ASSIGNMENT:
In the commentary on Bezos and the Post's opinion pages, which two pillars did Bezos say the paper would write in support and defense of every day?

TEXT UNDER STUDY:

----------------------------------------

I dunno about you otherwise trusting Newsfuckers, but I could swear I caught the barest commuter-train-fart whiff of bias in this from Bezos yesterday: “We are going to be writing every day in support and defense of two pillars: personal liberties and free markets.”
On the other hand, what if Bezos actually still believes that opinion pages don’t change, um, opinions? Why would he do this, then?
Well, maybe Bezos’s target audience isn’t his dwindling basket of readers. It has been suggested, understandably, that Bezos wants Pres. Donald Trump to have proof of Bezos’s fealty delivered every morning with his Diet Coke and Egg McMuffin.
But this would require Trump reading, an accusation shy of hard evidence as of press time.
So, Newsfuckers, I submit that Bezos is aiming this at a different billionaire. No, not Musk (see: reading). Instead, I suspect Bezos is transforming the Post into his own personal confirmation-bias machine.
We saw a possible sign of this with his top internal ally. Publisher Will Lewis reportedly disagreed privately before the new policy was announced, but gushed publicly afterward. Almost as if Lewis lacked the personal liberty to disagree publicly in an unfree market. Canceled!
So maybe Bezos’s ultimate target audience is Bezos.
Billionaires are nothing if not solipsistic creatures. And while Bezos may be doing and saying dumbnesses, he is not by any account a dumb person. Perhaps falling in line behind Trump is challenging for a previously thinking person. Maybe Bezos is just installing accommodations for him to lean on and keep him (and those around him) in line.
Removing opposing (overserved!) ideas might simply be to ensure that Bezos isn’t distracted by rationality and empiricism and the glorious light they shed. Maybe “democracy dies in darkness” was less a warning than a promise, only now fulfilled.
Some Ancillary Stupidness
Bezos revealed what a shitty manager he is by discussing his attempt to keep David Shipley on running the opinion section. Bezos used a technique seen all the time on LinkedIn.
It’s not enough that you’re good at the job. It’s not enough that you want the job and apply for it.
You have to give the hiring manager — in this case Bezos — emotional confirmation of their cause. Bezos did that same puerile-boss emotional-manipulation thing and tried to force Shipley to squee at Bezos’s “idea” like a child with no standards.
Bezos required a “Hell, yes” from Shipley because what Bezos wanted wasn’t someone to do the job well but someone to pat Bezos on the head and reassure him he had a very good idea like a big boy.
It’s emotional blackmail. I’ll give you the job if you performatively soothe my insecurities. It’s the same as any job listing seeking applicants who have “a passion for nail-care product branding.” Tell me I’m not wasting my life and you’ve got the job.
Grownups assess whether job candidates are capable of doing an excellent job and have a track record suggesting that they will. Children and billionaires demand displays of excitement and tail-wagging affirmation.
Additional reading:
Former Washington Post Executive Editor Marty Baron being “disgusted.”
Former Washington Post Senior Managing Editor Cameron Barr severing ties with the paper.

----------------------------------------

(Stored data)
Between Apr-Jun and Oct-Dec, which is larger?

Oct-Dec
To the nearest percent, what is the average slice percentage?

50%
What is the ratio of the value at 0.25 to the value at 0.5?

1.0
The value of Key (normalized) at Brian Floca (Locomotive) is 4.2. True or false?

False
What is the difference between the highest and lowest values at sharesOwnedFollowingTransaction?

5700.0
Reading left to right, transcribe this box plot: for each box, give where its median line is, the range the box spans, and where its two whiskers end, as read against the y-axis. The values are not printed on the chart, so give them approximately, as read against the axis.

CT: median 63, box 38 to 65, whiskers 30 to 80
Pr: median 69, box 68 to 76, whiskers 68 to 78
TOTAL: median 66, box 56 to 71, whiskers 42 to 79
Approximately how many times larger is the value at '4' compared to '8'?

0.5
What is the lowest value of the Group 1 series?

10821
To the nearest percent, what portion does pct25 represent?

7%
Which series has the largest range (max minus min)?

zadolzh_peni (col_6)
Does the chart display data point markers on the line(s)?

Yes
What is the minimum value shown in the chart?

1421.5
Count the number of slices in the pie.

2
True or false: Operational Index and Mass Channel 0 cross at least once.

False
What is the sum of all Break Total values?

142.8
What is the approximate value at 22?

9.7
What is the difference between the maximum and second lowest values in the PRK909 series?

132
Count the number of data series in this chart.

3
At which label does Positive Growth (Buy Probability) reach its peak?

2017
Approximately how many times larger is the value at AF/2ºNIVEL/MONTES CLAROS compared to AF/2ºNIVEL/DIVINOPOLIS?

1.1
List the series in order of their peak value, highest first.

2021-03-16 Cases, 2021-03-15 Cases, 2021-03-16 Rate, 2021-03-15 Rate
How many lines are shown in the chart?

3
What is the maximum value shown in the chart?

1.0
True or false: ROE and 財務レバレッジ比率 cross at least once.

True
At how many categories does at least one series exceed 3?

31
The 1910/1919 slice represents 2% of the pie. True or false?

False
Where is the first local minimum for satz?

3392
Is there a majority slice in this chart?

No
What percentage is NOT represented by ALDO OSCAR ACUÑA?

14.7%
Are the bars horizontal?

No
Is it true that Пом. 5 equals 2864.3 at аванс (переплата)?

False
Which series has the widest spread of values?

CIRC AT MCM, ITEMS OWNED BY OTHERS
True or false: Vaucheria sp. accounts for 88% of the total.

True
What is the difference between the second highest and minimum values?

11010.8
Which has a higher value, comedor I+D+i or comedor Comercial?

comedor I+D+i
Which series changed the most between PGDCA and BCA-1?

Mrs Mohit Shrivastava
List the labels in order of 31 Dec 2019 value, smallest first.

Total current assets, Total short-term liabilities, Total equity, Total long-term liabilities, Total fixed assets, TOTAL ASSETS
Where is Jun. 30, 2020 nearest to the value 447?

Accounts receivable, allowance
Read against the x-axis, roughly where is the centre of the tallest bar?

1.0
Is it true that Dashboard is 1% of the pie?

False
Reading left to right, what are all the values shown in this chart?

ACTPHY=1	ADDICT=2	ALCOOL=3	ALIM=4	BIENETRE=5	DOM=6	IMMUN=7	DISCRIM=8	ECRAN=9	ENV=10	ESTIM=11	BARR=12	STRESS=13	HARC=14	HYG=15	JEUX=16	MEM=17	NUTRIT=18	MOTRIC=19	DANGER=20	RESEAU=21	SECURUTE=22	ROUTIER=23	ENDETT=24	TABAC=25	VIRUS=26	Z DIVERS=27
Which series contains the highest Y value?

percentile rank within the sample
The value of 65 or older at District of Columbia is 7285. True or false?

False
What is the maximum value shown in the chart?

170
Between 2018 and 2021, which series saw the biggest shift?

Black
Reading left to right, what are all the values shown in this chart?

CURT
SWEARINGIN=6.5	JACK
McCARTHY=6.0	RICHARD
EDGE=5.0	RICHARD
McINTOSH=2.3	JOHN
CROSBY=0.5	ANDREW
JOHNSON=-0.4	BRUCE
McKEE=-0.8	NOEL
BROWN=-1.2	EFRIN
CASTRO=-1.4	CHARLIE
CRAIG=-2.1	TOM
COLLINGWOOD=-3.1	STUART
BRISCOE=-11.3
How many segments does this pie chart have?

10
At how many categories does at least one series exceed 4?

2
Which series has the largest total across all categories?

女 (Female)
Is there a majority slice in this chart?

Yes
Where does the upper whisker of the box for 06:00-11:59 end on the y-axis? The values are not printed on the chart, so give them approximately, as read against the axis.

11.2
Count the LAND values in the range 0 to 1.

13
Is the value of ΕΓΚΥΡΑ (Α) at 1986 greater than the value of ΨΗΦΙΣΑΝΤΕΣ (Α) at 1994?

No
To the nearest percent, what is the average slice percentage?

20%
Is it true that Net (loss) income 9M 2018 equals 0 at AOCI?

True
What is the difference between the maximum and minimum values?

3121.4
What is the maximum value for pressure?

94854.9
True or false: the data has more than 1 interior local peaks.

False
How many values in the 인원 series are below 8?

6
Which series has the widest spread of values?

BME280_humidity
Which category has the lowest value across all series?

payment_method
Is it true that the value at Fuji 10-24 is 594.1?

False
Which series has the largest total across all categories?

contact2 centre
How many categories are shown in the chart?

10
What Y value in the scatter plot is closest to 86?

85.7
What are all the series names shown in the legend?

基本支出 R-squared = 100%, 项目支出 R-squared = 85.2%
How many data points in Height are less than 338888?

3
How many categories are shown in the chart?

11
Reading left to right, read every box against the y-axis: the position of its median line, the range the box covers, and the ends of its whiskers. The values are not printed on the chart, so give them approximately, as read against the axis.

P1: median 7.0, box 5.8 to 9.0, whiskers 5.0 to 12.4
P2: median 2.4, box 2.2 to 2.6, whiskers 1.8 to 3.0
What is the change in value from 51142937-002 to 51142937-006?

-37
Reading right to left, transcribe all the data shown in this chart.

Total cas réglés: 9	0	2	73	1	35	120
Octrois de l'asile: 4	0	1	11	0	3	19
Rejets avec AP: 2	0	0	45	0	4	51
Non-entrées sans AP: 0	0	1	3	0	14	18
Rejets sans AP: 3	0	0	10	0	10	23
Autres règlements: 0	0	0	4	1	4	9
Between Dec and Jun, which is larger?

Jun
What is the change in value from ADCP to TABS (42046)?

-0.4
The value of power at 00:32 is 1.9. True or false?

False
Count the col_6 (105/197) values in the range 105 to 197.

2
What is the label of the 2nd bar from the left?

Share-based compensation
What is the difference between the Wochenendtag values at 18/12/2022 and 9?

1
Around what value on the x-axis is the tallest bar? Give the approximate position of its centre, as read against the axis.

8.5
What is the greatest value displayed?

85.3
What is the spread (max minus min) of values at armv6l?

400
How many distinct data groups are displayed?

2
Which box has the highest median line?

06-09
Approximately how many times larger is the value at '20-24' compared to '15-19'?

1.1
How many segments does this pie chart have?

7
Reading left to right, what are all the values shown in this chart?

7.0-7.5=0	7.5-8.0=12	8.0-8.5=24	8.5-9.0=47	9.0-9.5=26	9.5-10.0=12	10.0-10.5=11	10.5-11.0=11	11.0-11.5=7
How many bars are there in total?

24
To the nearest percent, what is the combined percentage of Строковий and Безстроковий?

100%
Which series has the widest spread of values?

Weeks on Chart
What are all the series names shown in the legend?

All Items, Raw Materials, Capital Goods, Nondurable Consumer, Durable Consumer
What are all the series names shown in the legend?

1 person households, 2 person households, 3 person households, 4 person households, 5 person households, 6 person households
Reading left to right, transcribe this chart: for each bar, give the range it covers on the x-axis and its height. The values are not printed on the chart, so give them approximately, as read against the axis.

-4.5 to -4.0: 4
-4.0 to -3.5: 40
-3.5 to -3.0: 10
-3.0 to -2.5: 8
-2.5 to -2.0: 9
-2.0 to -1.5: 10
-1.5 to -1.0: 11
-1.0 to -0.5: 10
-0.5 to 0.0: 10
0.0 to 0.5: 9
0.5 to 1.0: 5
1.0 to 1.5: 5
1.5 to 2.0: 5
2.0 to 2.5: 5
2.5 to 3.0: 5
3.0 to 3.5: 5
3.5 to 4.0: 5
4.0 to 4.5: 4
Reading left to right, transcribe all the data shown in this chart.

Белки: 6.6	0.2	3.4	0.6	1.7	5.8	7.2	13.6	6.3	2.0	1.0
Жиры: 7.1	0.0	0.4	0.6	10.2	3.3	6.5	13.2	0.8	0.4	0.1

----------------------------------------

FINISHED EXERCISE:
Personal liberties and free markets.